My recent blog post “ 100 Years in the Service of the East India Company”, which told the story of seven Barker men in the employ of the Company, prompted one reader to ask, “…but what about the women?”
By comparison with men, there are relatively few records that describe the lives of Company women in any detail. When they are mentioned, women are often referred to as Miss or Mrs XYZ without a first name or initials.
Here is what I have managed to discover about three of the Barker women.
Maria de Perpetua Pereira was the wife of sea captain Robert Barker. Between 1807 and 1816, Maria gave birth to four children in Rio de Janeiro. Her name was only fully revealed on the death certificate of her daughter Maria in Glasgow in 1907. Her first child, John Thomas Barker, was conceived in 1807 during Captain Barker’s last Company voyage in the Northampton. Maria appears in the passenger list of that ship as Mrs Barker, travelling with a servant. I do not know the date and place of her birth, marriage or death, nor where she met Barker.

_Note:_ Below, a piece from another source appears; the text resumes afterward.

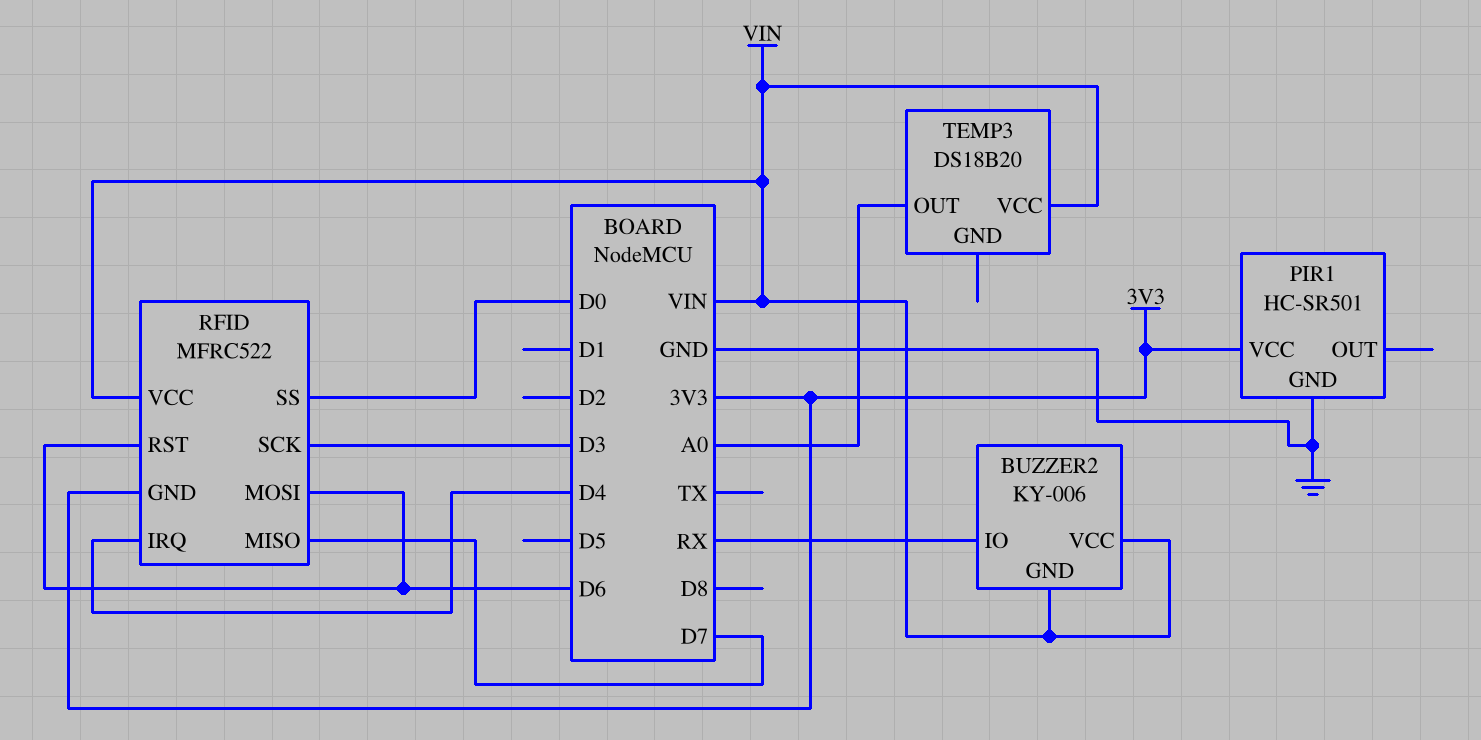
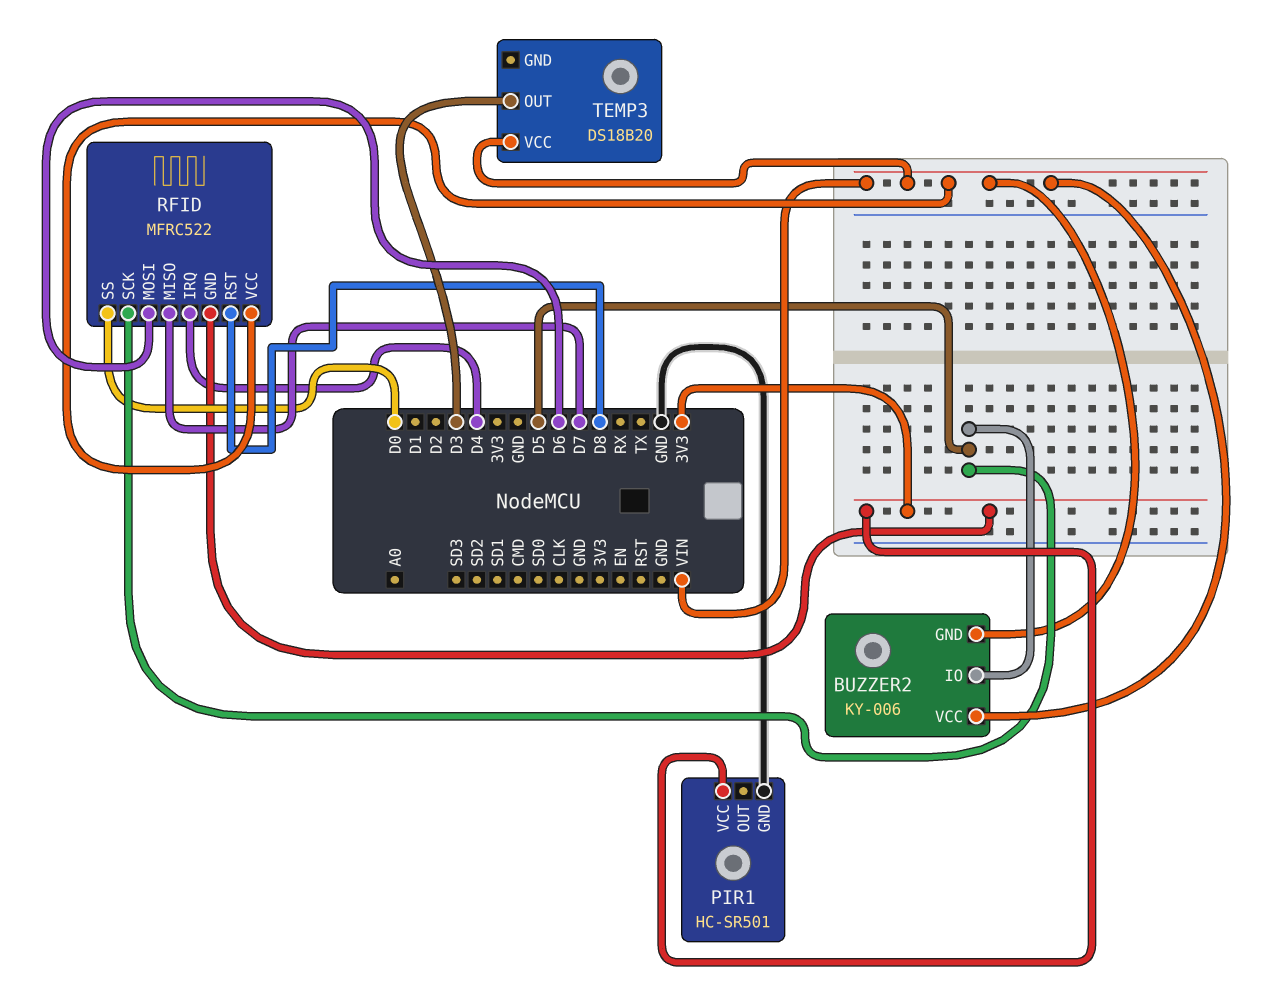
BUZZER2 pin IO: RX -> D5
RFID pin RST: D6 -> D8
RFID pin SCK: D3 -> D5
TEMP3 pin OUT: A0 -> D3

Frances Brown Barker married Reverend Joseph Laurie on October 6, 1822 at the Troqueer Church in Dumfries. She was 32 and five years his senior. Two weeks later they were aboard the Theodosia sailing from Liverpool to Bombay where Joseph was to be Junior Minister of the Church of Scotland. The Company allowed Frances to journey with him “at no expense to the Company”.
Their first child Robert was born on September 21, 1823. Frances gave birth to three more children at Colaba, Bombay, the younger two dying as infants. The two surviving boys travelled to Scotland to be educated at Annan College, Dumfries and Edinburgh Academy, but I have been unable to resolve whether Frances accompanied them back to the UK.
Frances and Joseph returned to the UK for good in 1841. She pre-deceased her husband in 1865 when they were living in Bristol.
Ann Goldie married Thomas Brown Barker, East India Company Surgeon, in 1826. Ann was 27, he was 30. In 1828 Ann accompanied Thomas back to India, again at no cost to the Company, sailing in the Robarts under Captain Joseph Corbyn.
It was an eventful voyage. The ship became de-masted in the Bay of Biscay and had to return to Plymouth for repairs. Then the Captain announced that he intended to make an unscheduled stop at Tristan da Cunha for water and that passengers would need to forego soup, tea and rolls to conserve supplies. The male passengers signed a letter, drawing the captain’s attention to the large number of dogs on board consuming water. Corbyn’s response was to have the 38 dogs thrown overboard.
At the conclusion of the voyage, passenger Daniel Cullimore brought a lawsuit against Captain Corbyn for trespass, assault and false imprisonment after being confined below decks. Thomas gave a character witness for Cullimore at the trial, and Corbyn was found to be at fault.
On January 31, 1848, Ann and Thomas set sail for England from Calcutta aboard the Gloriana. However, Thomas died on 16 March as the ship was sailing towards the Cape of Good Hope. Ann received an annual widow’s pension from the Company of £250 6s 4d effective from March 17, 1848 until she died in 1866.
This article first appeared on British Library’s blog Untold Lives.